The movie "Happy Feet". It scared the kids into thinking the planet will melt.
What we really need is more cartons about climate change. That's what will get kids concerned and their parents.
How is this a good thing? I don't get it.
(Definitely we should be teaching climate change—in science classes. Maybe even history classes. But in >50% of all subjects? eh...)
One of the weaknesses of my mathematics education was not enough real world applications, so I never cared about what I was learning. In Calc II I was so bored by Taylor series because when am I ever going to use this? Fast forward two years to meteorology classes and it's Taylor series and numerical methods everywhere.

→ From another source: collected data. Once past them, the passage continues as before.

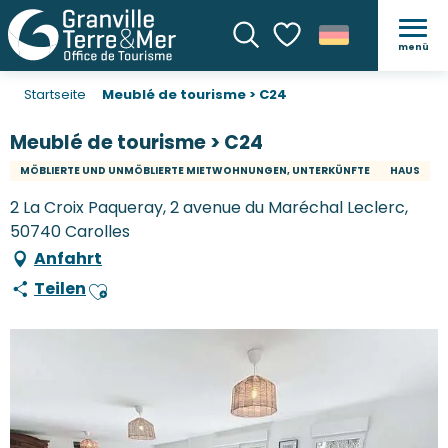
menü
Suche
Voir les favoris
Startseite
Meublé de tourisme > C24
Meublé de tourisme > C24
MÖBLIERTE UND UNMÖBLIERTE MIETWOHNUNGEN, UNTERKÜNFTE
HAUS
2 La Croix Paqueray, 2 avenue du Maréchal Leclerc,
50740 Carolles
Anfahrt
Teilen
Ajouter aux favoris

In the middle of secondary school, if you are lucky you can try fitting the function line a polinomial plus a trigonometric function with Excel. You have to pick an initial value of the parameters that is close to the function, otherwise solver will never get a good fit.
I'm not sure how many math teacher are prepared for this. I have more faith in physics teachers that have a better training in dealing with noisy real word functions that have to be fitted to a model.
> see if the second derivative means we're all gonna die,
I think that even the worst model don't predict the humanity extinction, perhaps a huge amount of displacement and the following wars, problem for crops and food production and the following hunger, change of rain pattern, sea level increase, and other very nasty stuff, but not extinction. Also, the timeframe of most of the catastrophes is more than a century, so there is plenty of time to dance on the Titanic.
Wait how?
Here in New Zealand there isn’t any standardised content/curriculum specifically focused on climate change as far as I know, but it is very much talked about in the classrooms of most schools.